The other thing about it, which is in opposition to its status as a school book and established status as a classic, is that it is so damned weird. These are very weird people, made even weirder by the isolation of the oppressive place in which they live.

Their passions are the flip-side of their insanity. This propels them and their behaviour, and is deeply compelling to us as readers. We all want to be transfigured by a great passion and to live life as intensely as possible.

The novel travels all the way out to extremes, and every step of the way is illumined by Bronte’s insight, and rendered by her exceptional linguistic gift.

Martin Scorsese said that it is extremely difficult to adapt a novel as a film, and the greater the novel the greater the difficulty, because a work of art is native to the medium in which it is rendered.

I trust his insight, given the greatness of both Taxi Driver and Raging Bull: it is difficult to imagine either of these works as novels.
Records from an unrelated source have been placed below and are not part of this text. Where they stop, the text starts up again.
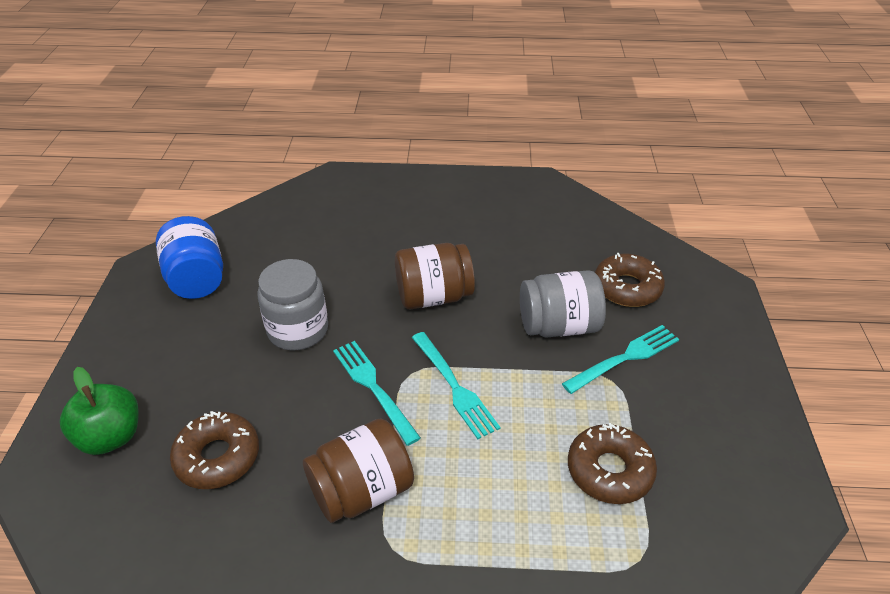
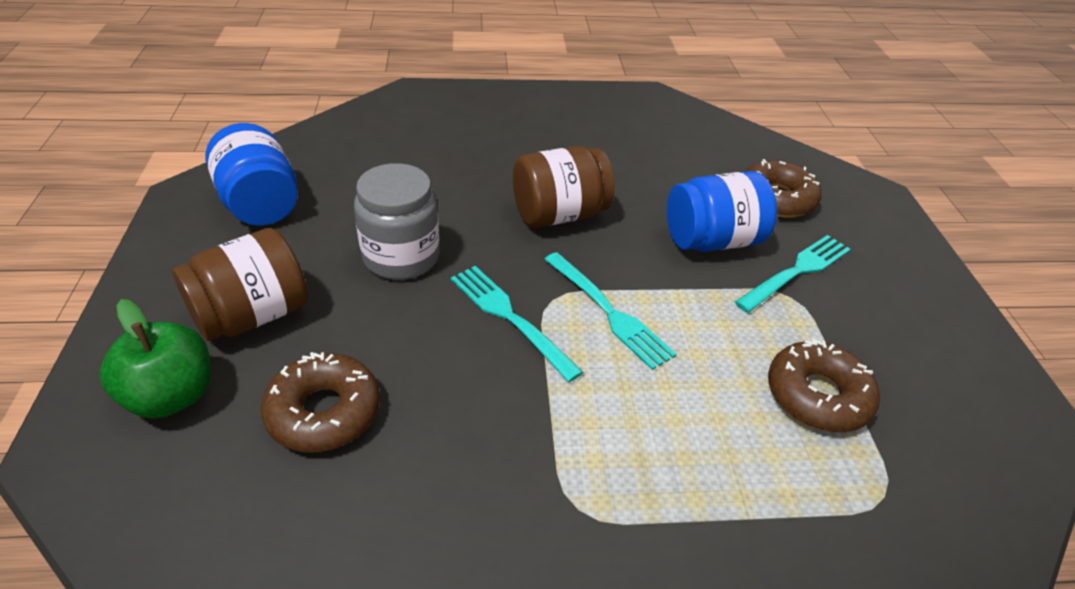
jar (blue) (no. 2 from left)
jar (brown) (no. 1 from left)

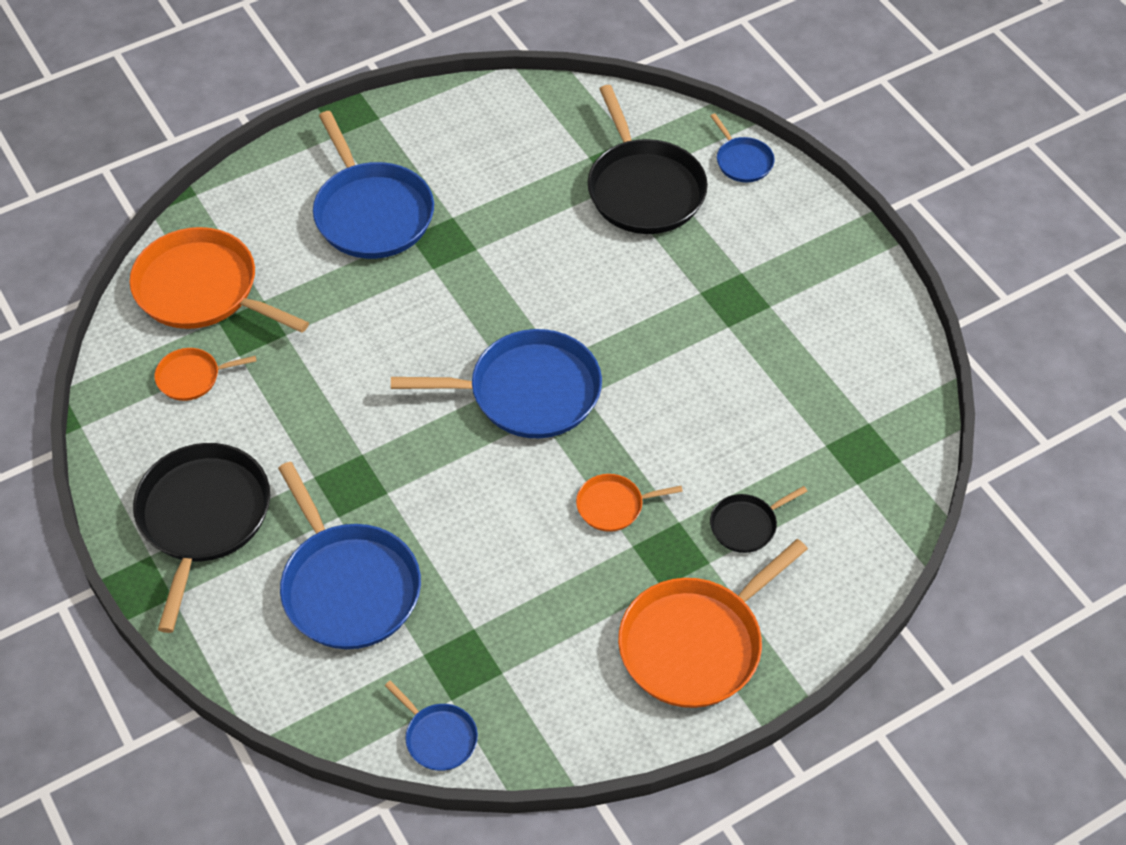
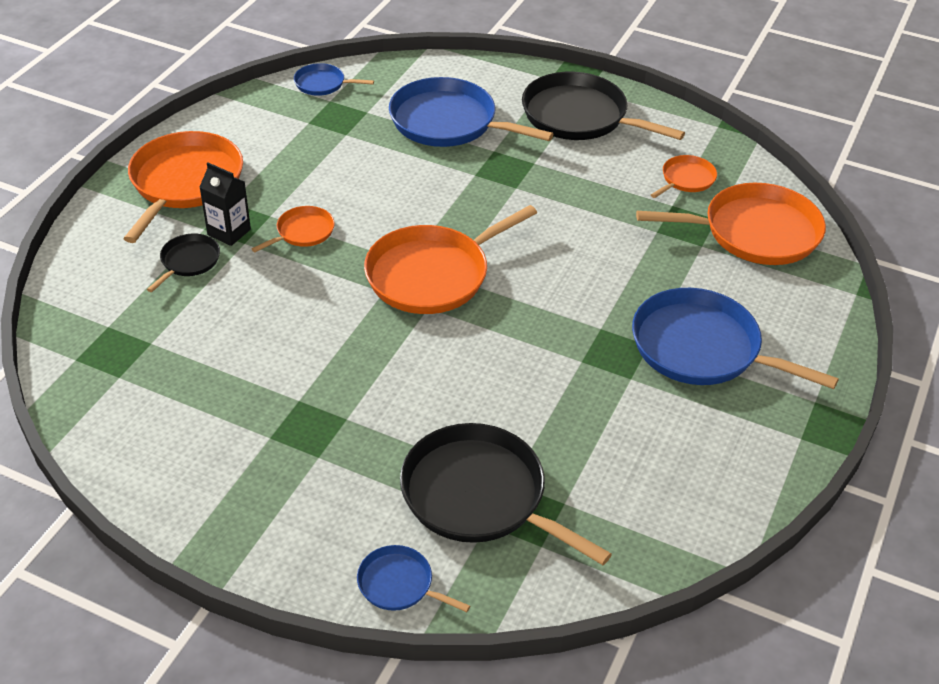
pan (orange) (no. 3 from left)
pan (black) (no. 3 from left)
carton (black)

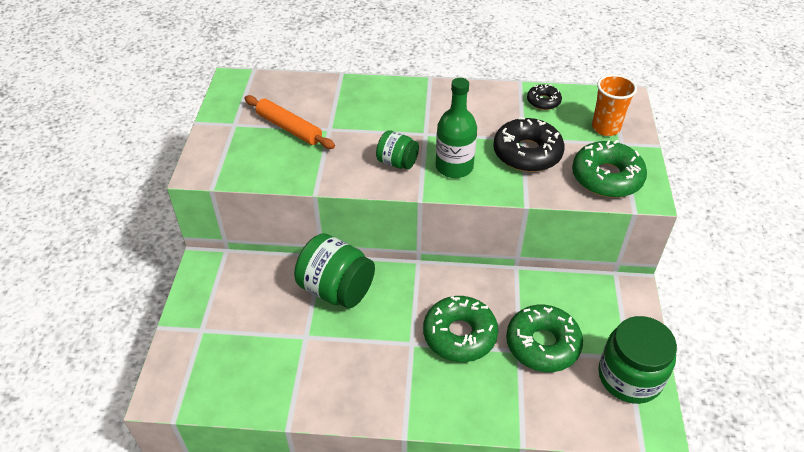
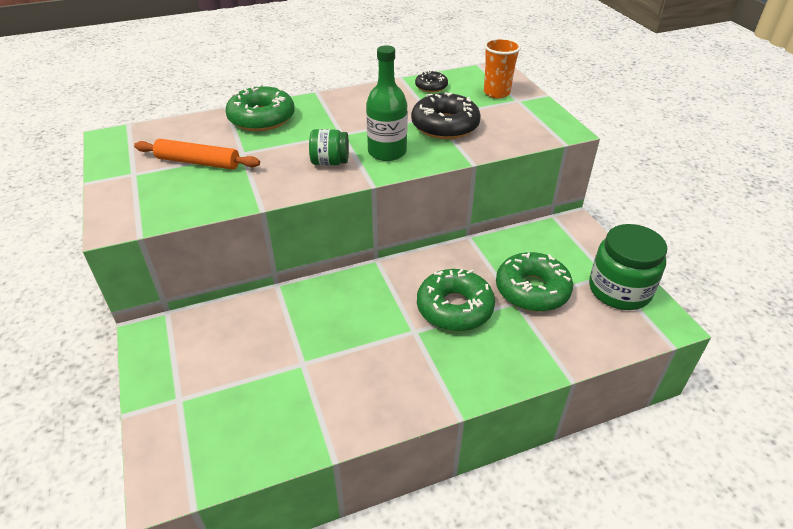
donut (green) (no. 1 from left)
jar (green) (no. 1 from left in the first image)

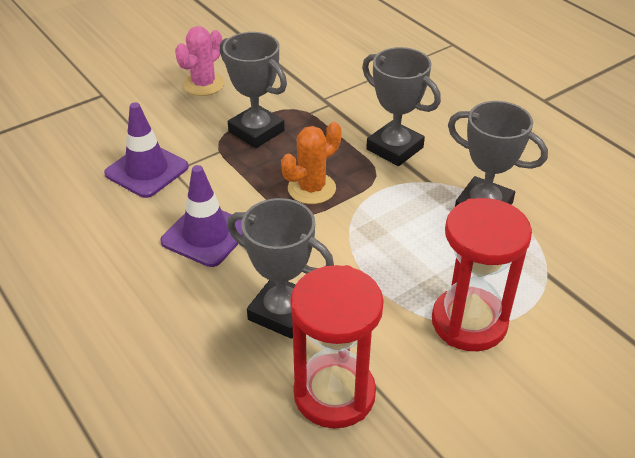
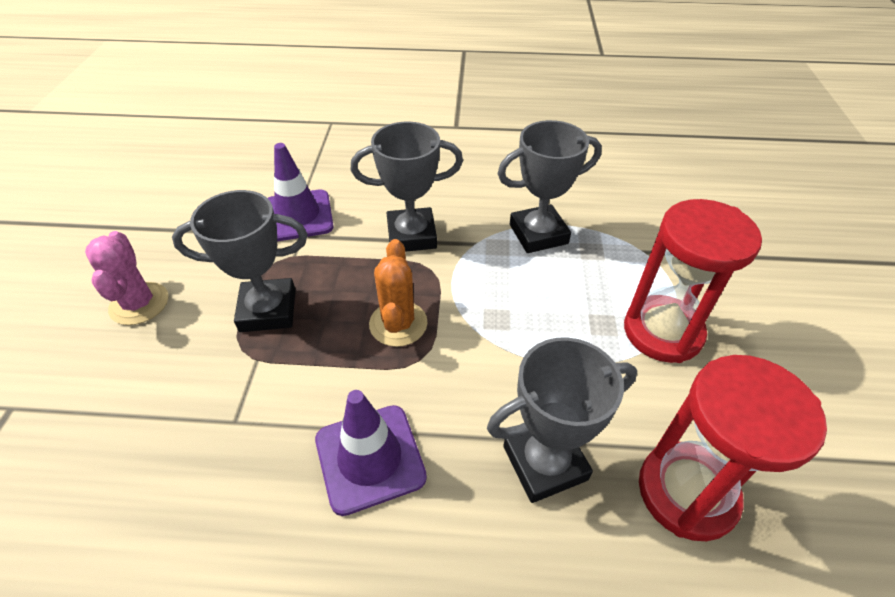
traffic cone (purple) (no. 1 from left)

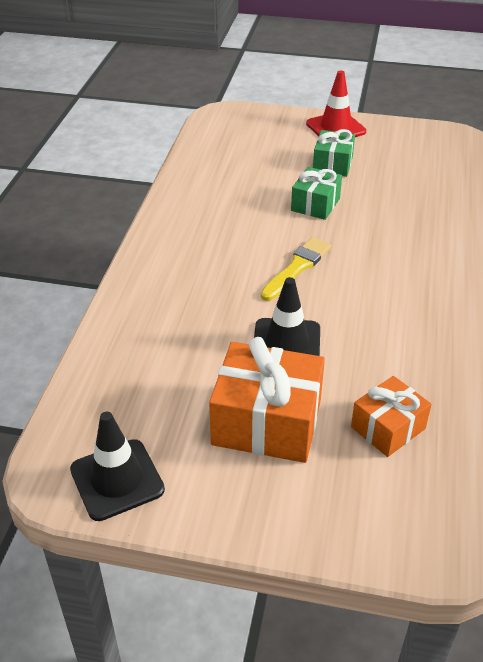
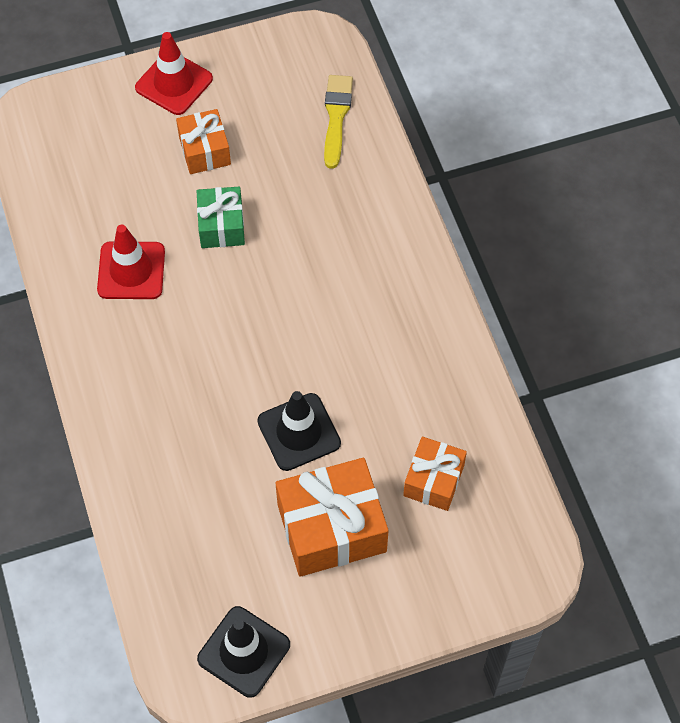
gift (orange) (no. 1 from left)
brush (yellow)
traffic cone (red) (no. 1 from left)

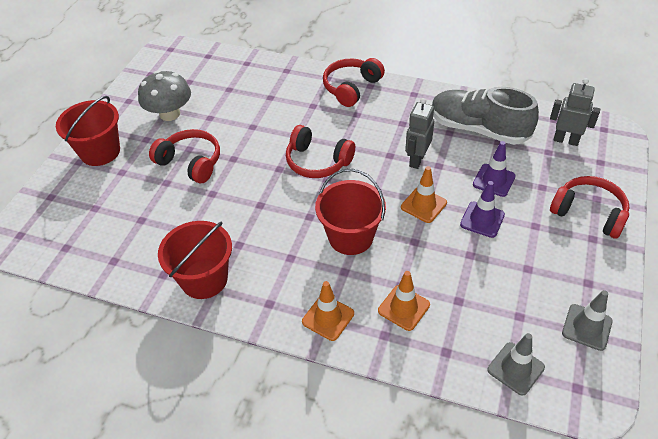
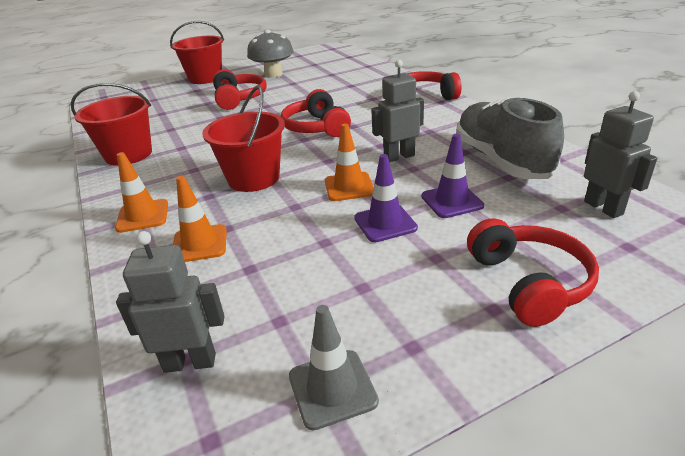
robot (grey) (no. 1 from left)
You have to experience them as films because of the way they use draw you into the reality of their present as an experience that is heard and seen, and if you experience these films in a cinema, as something felt.

For this reason, I will never watch the film of All the Pretty Horses, because of my relationship to it as a novel. And despite the fact that Wuthering Heights continues to endure in culture and is constantly remade as a film, not unlike Frankenstein, its greatness is in its realisation as a narrative that transports you from beginning to middle to end, rendered through the written word.